U.S. Pat. No. 5,077,116 discloses a forming fabric having a non-woven surface coating. The forming fabrics have a transverse nonwoven sheet contact layer adhered to the base fabric layer. The fluid flow passageways between adjacent structured members in the nonwoven sheet contact layer are smaller than the fluid flow passageways in the adjacent base fabric layer and are in fluid communication with the nonwoven sheet contact surface or the nonwoven surface adjacent the base fabric, or both. The nonwoven sheet contact layer may be comprised of bicomponent fibers having a polyester core and low melting temperature copolyester sheath. It is disclosed that these fibers could be adhered to each other and to the base fabric by fusion bonding means.
U.S. Pat. No. 5,366,797 discloses a bonded yarn bundle comprising at least one twisted multifilament yarn composed of a first synthetic polymer, whose individual filaments have become bonded together over essentially the entire thread cross-section by the melting of a second thermoplastic synthetic polymer whose melting point is at least 10.degree.

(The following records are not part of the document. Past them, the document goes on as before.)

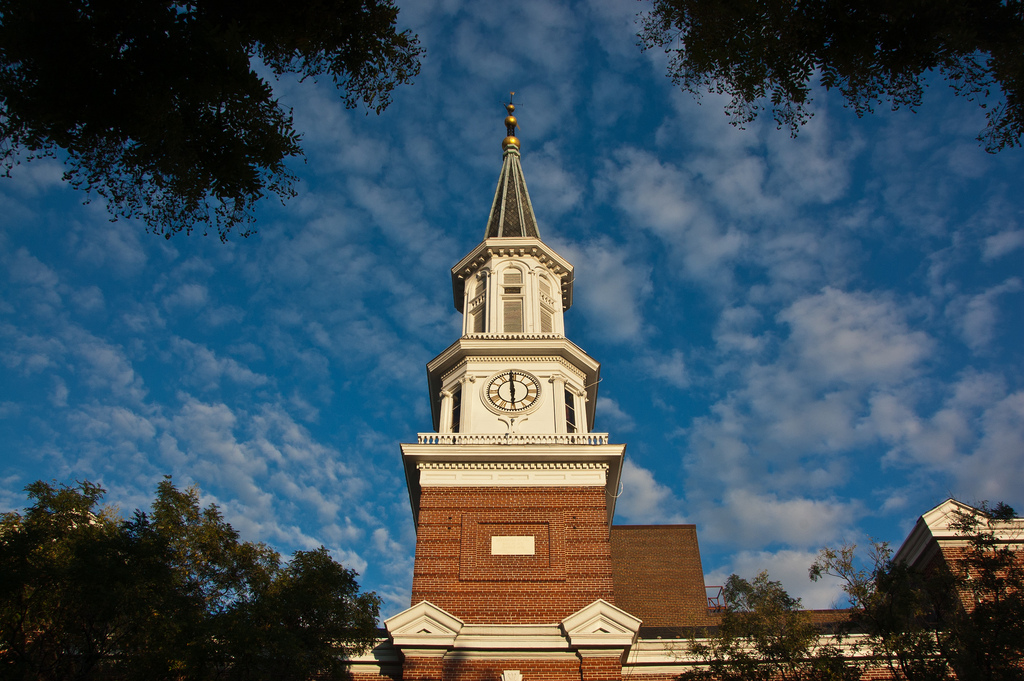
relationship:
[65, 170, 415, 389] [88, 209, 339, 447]
cloud in sky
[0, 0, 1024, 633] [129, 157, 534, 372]
sky in cloud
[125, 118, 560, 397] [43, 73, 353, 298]
cloud in sky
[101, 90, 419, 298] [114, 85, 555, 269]
sky in cloud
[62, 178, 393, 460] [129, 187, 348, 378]
cloud in sky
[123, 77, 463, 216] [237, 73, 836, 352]
cloud in sky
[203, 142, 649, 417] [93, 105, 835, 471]
cloud in sky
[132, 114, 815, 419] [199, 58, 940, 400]
cloud in sky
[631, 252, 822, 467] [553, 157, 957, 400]
cloud in sky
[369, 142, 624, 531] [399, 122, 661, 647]
clock on tower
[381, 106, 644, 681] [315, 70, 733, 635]
buidling on buidling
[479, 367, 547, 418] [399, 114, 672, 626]
clock on clock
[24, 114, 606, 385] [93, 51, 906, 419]
clouds in sky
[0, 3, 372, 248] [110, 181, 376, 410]
tree branch in sky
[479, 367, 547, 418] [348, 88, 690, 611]
clock on tower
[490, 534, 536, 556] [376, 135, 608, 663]
sign on wall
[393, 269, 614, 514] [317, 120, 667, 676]
window on tower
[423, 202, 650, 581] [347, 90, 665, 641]
crown on tower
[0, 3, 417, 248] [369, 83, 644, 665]
tree branch in front tower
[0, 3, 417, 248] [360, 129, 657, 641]
tree branch in tower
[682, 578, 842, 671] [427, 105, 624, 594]
tree front of tower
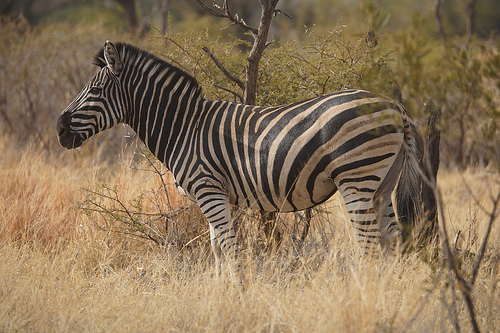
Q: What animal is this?
A: Zebra.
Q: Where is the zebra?
A: Weedy field.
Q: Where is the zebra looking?
A: Left.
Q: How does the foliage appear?
A: Dry.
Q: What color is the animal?
A: Black and white.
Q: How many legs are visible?
A: 3.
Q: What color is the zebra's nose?
A: Black.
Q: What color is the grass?
A: Brown.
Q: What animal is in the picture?
A: Zebra.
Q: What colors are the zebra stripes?
A: Black and white.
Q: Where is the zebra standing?
A: In a field.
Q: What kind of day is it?
A: Sunny.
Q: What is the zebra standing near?
A: Tree branches.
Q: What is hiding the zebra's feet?
A: Grass.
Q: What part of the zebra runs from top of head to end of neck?
A: Mane.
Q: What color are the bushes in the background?
A: Green.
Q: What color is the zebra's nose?
A: Black.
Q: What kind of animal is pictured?
A: Zebra.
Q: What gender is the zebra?
A: Female.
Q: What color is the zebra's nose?
A: Black.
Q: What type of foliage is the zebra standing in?
A: Brush.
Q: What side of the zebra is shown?
A: The left.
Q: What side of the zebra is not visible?
A: Right.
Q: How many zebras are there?
A: 1.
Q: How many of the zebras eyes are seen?
A: 1.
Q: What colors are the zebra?
A: Black and white.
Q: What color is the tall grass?
A: Brown.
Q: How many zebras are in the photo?
A: One.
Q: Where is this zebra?
A: Savannah.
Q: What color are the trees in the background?
A: Green.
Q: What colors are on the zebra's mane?
A: Black and white.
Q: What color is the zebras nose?
A: Black.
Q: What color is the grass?
A: Tall and brown.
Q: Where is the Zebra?
A: In a field.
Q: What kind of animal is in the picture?
A: A zebra.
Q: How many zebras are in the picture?
A: 1.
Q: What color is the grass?
A: Brown.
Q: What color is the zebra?
A: Black and white.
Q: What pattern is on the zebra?
A: Stripes.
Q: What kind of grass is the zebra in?
A: Tall grass.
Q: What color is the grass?
A: Brown.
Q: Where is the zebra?
A: In the wild.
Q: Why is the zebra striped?
A: For camoflauge.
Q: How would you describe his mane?
A: Short and stiff.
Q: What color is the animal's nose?
A: Black.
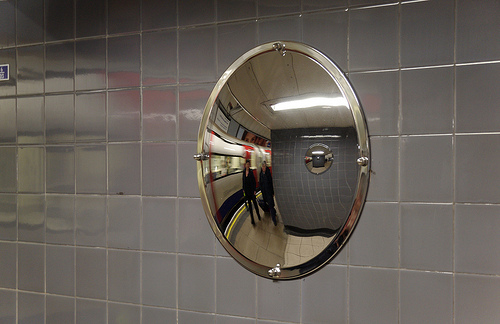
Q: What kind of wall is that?
A: Tile.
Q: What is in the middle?
A: Mirror.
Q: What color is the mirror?
A: Silver.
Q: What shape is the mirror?
A: Round.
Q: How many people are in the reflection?
A: Two.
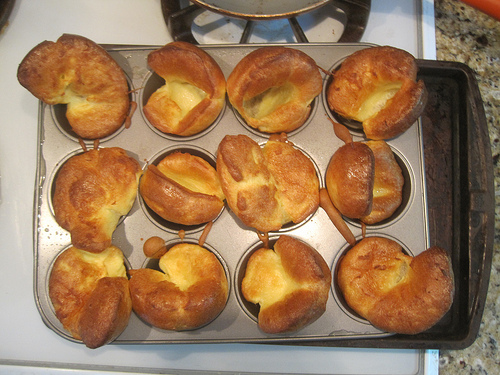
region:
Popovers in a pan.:
[32, 40, 462, 311]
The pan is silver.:
[41, 56, 418, 330]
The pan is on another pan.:
[22, 38, 466, 373]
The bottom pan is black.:
[431, 81, 499, 346]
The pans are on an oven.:
[1, 45, 497, 372]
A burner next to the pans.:
[151, 1, 380, 48]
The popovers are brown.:
[13, 50, 436, 322]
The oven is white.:
[6, 317, 384, 374]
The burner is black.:
[169, 5, 385, 42]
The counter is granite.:
[437, 8, 499, 73]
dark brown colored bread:
[13, 36, 123, 136]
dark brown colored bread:
[141, 38, 219, 138]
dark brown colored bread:
[224, 45, 312, 135]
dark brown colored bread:
[324, 44, 426, 138]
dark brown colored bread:
[48, 147, 141, 252]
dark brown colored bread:
[137, 147, 218, 229]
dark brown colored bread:
[206, 133, 323, 233]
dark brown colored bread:
[322, 141, 408, 230]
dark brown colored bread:
[48, 245, 131, 352]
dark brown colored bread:
[130, 239, 229, 337]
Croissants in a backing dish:
[21, 39, 486, 348]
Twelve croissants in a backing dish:
[28, 41, 463, 340]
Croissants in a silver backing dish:
[17, 26, 447, 355]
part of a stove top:
[142, 0, 381, 32]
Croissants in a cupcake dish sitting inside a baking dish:
[6, 24, 487, 351]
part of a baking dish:
[426, 52, 499, 372]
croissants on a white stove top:
[3, 7, 236, 372]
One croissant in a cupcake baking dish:
[40, 144, 140, 233]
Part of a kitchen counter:
[445, 13, 497, 160]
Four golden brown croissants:
[30, 38, 416, 137]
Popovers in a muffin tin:
[14, 28, 456, 353]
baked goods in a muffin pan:
[12, 33, 448, 350]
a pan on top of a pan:
[12, 31, 494, 368]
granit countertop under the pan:
[440, 30, 497, 374]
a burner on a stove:
[155, 21, 387, 48]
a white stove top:
[5, 93, 37, 362]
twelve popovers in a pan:
[12, 35, 460, 346]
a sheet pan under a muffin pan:
[406, 45, 493, 360]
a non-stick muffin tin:
[17, 38, 445, 345]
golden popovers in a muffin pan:
[16, 32, 457, 352]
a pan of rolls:
[45, 37, 461, 347]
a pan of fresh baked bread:
[14, 37, 453, 334]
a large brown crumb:
[133, 232, 171, 259]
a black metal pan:
[431, 63, 498, 343]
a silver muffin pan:
[123, 117, 150, 154]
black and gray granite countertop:
[440, 350, 496, 373]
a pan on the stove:
[182, 0, 351, 19]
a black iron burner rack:
[169, 17, 351, 41]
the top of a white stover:
[31, 3, 161, 34]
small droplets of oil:
[36, 222, 66, 242]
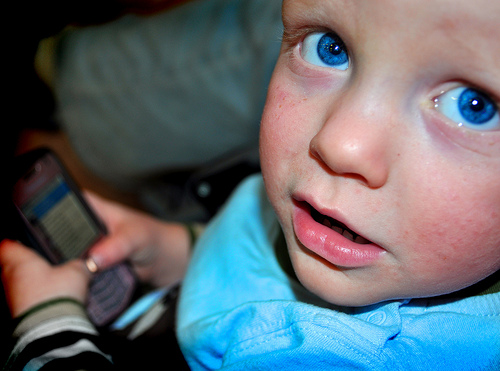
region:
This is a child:
[0, 5, 492, 365]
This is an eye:
[408, 48, 498, 170]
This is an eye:
[280, 23, 361, 89]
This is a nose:
[305, 105, 398, 197]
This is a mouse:
[271, 182, 448, 294]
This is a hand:
[71, 161, 204, 301]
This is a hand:
[10, 233, 90, 350]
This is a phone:
[13, 157, 155, 357]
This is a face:
[252, 0, 499, 335]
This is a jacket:
[188, 203, 478, 360]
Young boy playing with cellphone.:
[2, 0, 499, 370]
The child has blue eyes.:
[291, 20, 498, 169]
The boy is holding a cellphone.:
[21, 135, 145, 308]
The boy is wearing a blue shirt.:
[181, 224, 256, 341]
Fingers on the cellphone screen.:
[86, 245, 124, 287]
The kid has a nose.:
[320, 103, 396, 185]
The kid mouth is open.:
[293, 182, 393, 294]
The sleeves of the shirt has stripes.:
[23, 307, 98, 362]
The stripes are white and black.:
[32, 326, 96, 354]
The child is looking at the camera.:
[255, 38, 497, 293]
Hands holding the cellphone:
[8, 154, 147, 323]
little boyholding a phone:
[7, 3, 497, 361]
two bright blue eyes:
[294, 20, 499, 145]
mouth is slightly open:
[284, 183, 378, 266]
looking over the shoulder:
[182, 12, 497, 366]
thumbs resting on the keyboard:
[62, 239, 119, 281]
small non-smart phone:
[8, 141, 145, 323]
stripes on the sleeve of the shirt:
[14, 299, 110, 369]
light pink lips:
[286, 185, 378, 275]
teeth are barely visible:
[314, 216, 364, 247]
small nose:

C. below the melting or decomposition point of the first synthetic polymer.
The yarn bundles comprised of a yarn of a first synthetic polymer is a meltable or nonmeltable polymer which provides a high strength characteristic. The yarn of a second synthetic polymer is a meltable material whose melting point is lower than the melting point of the first material.
GB 2 097 435 discloses a papermaker's fabric using yarns woven from high melting point monofilament or multifilament warp yarns and similar top and bottom weft yarns. Stiffer weft yarns in the center plane of the fabric are lower melting point synthetic yarns. The fabric is heated to a temperature to cause the low melt temperature stuffer yarns to melt and flow in a way that they fill voids in the weave pattern, reducing permeability.
U.S. Pat. No. 4,731,281 discloses a papermaker's fabric, woven from uniformly precoated, totally encapsulated monofilament yarns. The yarns are coated prior to the weaving of the papermaker's fabric in order to impart anti-sticking characteristics to the papermaker's fabric. The coatings may be such that thickness of the machine direction yarns is different than the thickness of the cross-machine direction yarns.